Rejection rates for test level are computed using a one-tailed test. A common feature of the results presented in Figure 1 is that all three models seem to generate relatively powerful tests for economically plausible levels of accruals management. Even for relatively low accruals manipulations of around 40 per cent of lagged total assets, the rejection frequencies can be as high as 50–60 per cent depending on the particular accrual model used and the kind of accruals manipulation.

The graphs in panel A represent the result of the power function of expense manipulation. All models appear to have the same rejection frequencies of the null hypothesis of no income increasing earnings management at levels from 20 to 100 per cent artificially induced income-increasing manipulation. WC accruals models, however, give the highest rejection of each of the four models in every stage of manipulation.
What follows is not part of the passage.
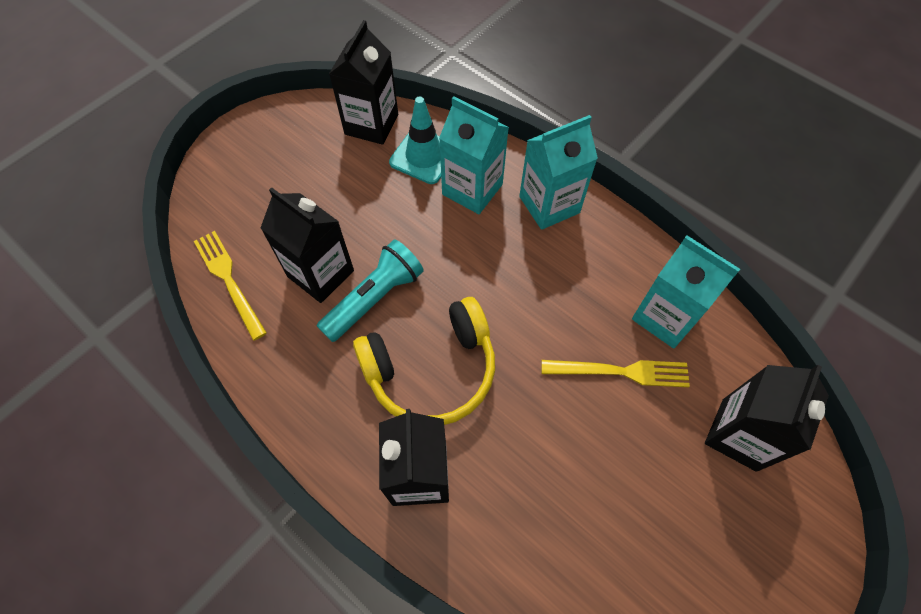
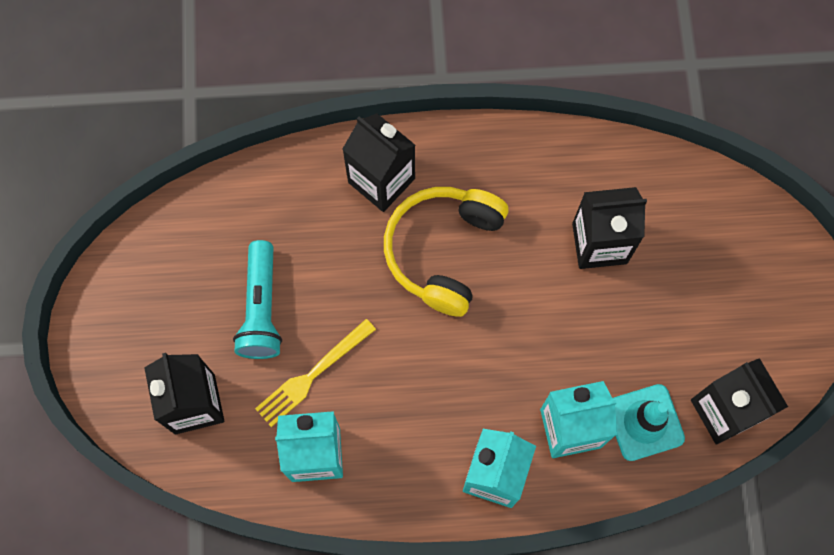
camera: 135 degrees right, 10 degrees up
yellow fork [194,231,267,341] -> none
turquoise flashlight [317,239,424,342] -> turquoise flashlight moved to [233,240,282,359]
Panel B represents the result of the power of revenue manipulation. Results indicate that the standard Jones model produces the most powerful tests. It generates rates of rejection of the null hypothesis of no income-increasing earnings management close to 75 per cent for artificially induced accruals manipulations of around 60 per cent of lagged total assets or greater. The WC accruals model power function is always below the Jones model, but still has the higher rejection frequencies of the other three models.

SUMMARY AND CONCLUSIONS

The purpose of this paper is to evaluate the specification and power of some discretionary accruals models and to apply them to a sample of Kuwaiti non-financial companies using cross-sectional estimation procedures. Using simulation analysis, we evaluated four alternative cross-sectional accruals models.

Consistent with prior research, results indicate that all the models are well specified when applied to random samples of firms. In the detection of earnings management, all models show almost the same power capability when expense manipulation was exercised. The Jones model, however, shows the highest power of detecting the income-increasing accruals through the manipulation of revenue.